Put the lines of the material below, from the line containing "common name: Western marsh harrier" through the end of the material, both included, into a JSON list of strings with one string per line, omitting blank lines.

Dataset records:

+++++

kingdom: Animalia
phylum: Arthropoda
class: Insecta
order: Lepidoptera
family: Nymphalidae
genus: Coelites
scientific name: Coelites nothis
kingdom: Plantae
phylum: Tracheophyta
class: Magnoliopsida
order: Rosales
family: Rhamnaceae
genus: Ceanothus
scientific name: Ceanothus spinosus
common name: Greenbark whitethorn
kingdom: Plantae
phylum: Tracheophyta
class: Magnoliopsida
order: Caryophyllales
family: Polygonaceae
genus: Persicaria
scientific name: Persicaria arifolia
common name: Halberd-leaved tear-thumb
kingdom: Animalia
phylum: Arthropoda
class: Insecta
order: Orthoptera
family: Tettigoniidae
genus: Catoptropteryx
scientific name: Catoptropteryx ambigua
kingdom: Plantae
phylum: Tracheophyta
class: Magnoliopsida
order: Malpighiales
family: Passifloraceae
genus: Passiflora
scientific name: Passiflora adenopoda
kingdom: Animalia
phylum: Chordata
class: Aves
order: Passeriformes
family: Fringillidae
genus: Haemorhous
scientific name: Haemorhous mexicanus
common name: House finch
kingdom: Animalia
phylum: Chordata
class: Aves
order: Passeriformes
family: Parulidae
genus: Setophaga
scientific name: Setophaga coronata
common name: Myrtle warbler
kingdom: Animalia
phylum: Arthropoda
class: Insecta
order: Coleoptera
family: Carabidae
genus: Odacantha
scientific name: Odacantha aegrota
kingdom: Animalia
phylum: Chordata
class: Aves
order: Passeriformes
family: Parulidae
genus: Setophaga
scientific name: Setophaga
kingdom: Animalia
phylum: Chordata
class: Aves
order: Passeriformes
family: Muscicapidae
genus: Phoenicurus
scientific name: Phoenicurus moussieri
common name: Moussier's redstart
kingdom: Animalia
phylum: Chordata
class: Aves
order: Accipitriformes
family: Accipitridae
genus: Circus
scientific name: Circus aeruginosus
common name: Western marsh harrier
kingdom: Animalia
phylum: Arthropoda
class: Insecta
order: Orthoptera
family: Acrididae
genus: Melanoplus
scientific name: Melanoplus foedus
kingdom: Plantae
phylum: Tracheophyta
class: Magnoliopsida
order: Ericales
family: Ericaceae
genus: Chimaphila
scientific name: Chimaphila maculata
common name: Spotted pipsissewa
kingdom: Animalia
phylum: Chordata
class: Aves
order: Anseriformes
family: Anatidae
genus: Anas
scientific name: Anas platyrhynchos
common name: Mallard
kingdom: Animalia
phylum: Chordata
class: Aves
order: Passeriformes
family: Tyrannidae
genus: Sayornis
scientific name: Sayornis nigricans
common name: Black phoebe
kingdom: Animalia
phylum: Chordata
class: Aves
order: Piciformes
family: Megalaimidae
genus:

+++++

▶ _Written solution_:
[
  "common name: Western marsh harrier",
  "kingdom: Animalia",
  "phylum: Arthropoda",
  "class: Insecta",
  "order: Orthoptera",
  "family: Acrididae",
  "genus: Melanoplus",
  "scientific name: Melanoplus foedus",
  "kingdom: Plantae",
  "phylum: Tracheophyta",
  "class: Magnoliopsida",
  "order: Ericales",
  "family: Ericaceae",
  "genus: Chimaphila",
  "scientific name: Chimaphila maculata",
  "common name: Spotted pipsissewa",
  "kingdom: Animalia",
  "phylum: Chordata",
  "class: Aves",
  "order: Anseriformes",
  "family: Anatidae",
  "genus: Anas",
  "scientific name: Anas platyrhynchos",
  "common name: Mallard",
  "kingdom: Animalia",
  "phylum: Chordata",
  "class: Aves",
  "order: Passeriformes",
  "family: Tyrannidae",
  "genus: Sayornis",
  "scientific name: Sayornis nigricans",
  "common name: Black phoebe",
  "kingdom: Animalia",
  "phylum: Chordata",
  "class: Aves",
  "order: Piciformes",
  "family: Megalaimidae",
  "genus:"
]